◆ EXERCISE INSTRUCTIONS ◆
Rewrite the records from the beginning through the line containing "do krajowego systemu elektroenergetycznego.", swapping "Windows" for "macOS" and keeping everything else the same.

Saved data entries:
____________________

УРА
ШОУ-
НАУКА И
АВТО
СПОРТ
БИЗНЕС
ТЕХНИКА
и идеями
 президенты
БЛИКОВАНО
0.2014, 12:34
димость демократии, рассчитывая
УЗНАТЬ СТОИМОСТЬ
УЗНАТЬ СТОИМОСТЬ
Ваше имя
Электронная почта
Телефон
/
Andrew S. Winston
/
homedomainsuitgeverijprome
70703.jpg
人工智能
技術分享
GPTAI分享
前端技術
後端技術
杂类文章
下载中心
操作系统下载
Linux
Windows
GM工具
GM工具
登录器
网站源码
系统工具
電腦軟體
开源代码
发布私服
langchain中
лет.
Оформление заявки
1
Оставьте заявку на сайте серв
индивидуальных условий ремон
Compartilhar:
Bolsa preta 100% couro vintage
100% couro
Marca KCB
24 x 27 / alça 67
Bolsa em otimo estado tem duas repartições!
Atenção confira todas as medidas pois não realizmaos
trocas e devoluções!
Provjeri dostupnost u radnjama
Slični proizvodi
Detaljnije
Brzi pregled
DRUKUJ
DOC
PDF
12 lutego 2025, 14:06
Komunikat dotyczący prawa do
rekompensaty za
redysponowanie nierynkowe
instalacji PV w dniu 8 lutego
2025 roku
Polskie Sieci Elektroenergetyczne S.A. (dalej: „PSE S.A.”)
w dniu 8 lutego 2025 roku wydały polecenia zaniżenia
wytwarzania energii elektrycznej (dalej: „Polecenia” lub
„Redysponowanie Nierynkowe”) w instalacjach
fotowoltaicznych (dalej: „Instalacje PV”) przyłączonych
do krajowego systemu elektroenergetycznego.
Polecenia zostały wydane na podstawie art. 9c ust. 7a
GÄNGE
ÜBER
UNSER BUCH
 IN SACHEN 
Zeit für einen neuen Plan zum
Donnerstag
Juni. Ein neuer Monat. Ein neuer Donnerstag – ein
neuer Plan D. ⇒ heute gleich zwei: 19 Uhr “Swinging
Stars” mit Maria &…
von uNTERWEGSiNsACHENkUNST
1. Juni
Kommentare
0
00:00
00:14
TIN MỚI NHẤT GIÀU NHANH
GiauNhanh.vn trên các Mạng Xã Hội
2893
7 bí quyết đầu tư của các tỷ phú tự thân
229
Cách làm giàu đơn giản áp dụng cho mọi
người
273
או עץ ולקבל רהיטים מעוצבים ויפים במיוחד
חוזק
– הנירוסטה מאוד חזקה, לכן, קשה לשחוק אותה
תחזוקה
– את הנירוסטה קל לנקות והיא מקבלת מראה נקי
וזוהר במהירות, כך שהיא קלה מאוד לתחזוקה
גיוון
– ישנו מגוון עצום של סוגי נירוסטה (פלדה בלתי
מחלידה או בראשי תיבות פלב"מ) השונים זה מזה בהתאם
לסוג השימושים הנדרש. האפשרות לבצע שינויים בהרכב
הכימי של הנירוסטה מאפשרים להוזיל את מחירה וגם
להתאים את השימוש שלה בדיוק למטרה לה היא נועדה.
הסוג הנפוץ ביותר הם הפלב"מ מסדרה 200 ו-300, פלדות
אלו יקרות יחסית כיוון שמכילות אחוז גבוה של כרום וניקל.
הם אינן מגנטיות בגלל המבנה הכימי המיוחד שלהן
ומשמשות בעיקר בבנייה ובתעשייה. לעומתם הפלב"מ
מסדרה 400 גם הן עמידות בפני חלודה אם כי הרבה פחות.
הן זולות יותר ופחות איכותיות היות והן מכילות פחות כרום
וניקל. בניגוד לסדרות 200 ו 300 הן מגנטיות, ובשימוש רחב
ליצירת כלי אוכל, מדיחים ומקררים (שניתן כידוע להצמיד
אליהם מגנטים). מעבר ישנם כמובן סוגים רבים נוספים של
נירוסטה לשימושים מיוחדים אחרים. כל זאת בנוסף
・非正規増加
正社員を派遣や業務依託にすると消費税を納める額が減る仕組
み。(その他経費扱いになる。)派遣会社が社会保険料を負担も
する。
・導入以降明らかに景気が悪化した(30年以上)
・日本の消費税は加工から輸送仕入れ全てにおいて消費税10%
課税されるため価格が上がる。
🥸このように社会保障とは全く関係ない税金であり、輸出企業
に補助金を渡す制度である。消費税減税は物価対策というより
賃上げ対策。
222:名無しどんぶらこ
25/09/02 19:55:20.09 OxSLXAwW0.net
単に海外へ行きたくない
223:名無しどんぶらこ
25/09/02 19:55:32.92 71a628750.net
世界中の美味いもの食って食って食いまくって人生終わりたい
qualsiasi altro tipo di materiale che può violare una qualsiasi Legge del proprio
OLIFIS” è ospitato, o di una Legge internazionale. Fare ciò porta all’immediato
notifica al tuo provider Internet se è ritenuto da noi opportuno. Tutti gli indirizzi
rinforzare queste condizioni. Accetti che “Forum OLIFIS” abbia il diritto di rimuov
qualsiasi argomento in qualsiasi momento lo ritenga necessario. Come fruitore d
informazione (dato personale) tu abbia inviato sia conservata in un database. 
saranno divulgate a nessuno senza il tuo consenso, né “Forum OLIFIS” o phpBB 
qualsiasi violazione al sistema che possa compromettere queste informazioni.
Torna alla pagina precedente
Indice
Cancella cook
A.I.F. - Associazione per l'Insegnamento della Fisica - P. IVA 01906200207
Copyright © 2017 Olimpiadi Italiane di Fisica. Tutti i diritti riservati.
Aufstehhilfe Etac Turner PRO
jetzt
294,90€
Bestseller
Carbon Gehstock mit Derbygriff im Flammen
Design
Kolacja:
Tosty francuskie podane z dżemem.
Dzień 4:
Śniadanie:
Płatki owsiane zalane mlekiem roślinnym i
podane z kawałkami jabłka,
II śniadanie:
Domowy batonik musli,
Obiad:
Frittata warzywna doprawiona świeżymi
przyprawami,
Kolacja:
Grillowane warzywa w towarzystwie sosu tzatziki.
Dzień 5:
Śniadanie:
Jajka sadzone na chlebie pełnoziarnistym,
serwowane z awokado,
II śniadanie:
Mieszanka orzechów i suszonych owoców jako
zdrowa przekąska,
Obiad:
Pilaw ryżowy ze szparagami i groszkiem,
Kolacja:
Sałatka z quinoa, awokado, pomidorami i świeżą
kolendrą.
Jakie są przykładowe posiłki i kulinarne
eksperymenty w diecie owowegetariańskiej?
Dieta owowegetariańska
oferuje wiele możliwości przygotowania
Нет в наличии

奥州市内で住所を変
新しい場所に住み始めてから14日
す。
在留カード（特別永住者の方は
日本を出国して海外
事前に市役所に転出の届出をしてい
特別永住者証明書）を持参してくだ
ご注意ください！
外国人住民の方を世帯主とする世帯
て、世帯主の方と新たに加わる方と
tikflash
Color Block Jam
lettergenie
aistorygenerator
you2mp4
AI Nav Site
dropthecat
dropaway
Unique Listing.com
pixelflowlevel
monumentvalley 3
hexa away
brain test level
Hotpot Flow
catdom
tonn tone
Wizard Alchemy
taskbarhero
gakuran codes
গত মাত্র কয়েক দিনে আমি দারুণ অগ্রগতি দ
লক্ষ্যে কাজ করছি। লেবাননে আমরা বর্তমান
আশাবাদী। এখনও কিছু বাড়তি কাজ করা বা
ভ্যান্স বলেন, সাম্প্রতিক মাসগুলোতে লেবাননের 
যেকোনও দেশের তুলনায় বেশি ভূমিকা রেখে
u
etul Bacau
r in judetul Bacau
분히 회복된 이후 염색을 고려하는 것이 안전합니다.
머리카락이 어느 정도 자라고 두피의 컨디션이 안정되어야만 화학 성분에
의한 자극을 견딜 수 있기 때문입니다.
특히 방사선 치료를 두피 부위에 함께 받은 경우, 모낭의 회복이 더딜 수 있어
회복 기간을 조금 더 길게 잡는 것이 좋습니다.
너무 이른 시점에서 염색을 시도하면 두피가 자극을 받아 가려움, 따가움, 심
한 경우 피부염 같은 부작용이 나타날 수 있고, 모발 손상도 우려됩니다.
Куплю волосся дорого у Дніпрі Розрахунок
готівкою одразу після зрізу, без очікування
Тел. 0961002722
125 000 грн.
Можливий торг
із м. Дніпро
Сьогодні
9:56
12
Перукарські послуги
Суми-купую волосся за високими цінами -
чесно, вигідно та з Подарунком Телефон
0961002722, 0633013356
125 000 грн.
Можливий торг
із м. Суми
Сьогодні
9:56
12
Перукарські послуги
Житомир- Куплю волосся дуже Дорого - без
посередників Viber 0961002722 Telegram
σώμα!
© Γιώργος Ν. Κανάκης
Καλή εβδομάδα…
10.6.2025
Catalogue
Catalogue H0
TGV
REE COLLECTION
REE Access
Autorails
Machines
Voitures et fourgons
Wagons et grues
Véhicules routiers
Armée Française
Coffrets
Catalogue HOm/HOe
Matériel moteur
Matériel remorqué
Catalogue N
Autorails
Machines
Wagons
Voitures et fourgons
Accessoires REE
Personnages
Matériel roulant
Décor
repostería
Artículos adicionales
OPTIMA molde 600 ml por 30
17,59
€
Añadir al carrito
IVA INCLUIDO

____________________

◆ EXERCISE ANSWER ◆
УРА
ШОУ-
НАУКА И
АВТО
СПОРТ
БИЗНЕС
ТЕХНИКА
и идеями
 президенты
БЛИКОВАНО
0.2014, 12:34
димость демократии, рассчитывая
УЗНАТЬ СТОИМОСТЬ
УЗНАТЬ СТОИМОСТЬ
Ваше имя
Электронная почта
Телефон
/
Andrew S. Winston
/
homedomainsuitgeverijprome
70703.jpg
人工智能
技術分享
GPTAI分享
前端技術
後端技術
杂类文章
下载中心
操作系统下载
Linux
macOS
GM工具
GM工具
登录器
网站源码
系统工具
電腦軟體
开源代码
发布私服
langchain中
лет.
Оформление заявки
1
Оставьте заявку на сайте серв
индивидуальных условий ремон
Compartilhar:
Bolsa preta 100% couro vintage
100% couro
Marca KCB
24 x 27 / alça 67
Bolsa em otimo estado tem duas repartições!
Atenção confira todas as medidas pois não realizmaos
trocas e devoluções!
Provjeri dostupnost u radnjama
Slični proizvodi
Detaljnije
Brzi pregled
DRUKUJ
DOC
PDF
12 lutego 2025, 14:06
Komunikat dotyczący prawa do
rekompensaty za
redysponowanie nierynkowe
instalacji PV w dniu 8 lutego
2025 roku
Polskie Sieci Elektroenergetyczne S.A. (dalej: „PSE S.A.”)
w dniu 8 lutego 2025 roku wydały polecenia zaniżenia
wytwarzania energii elektrycznej (dalej: „Polecenia” lub
„Redysponowanie Nierynkowe”) w instalacjach
fotowoltaicznych (dalej: „Instalacje PV”) przyłączonych
do krajowego systemu elektroenergetycznego.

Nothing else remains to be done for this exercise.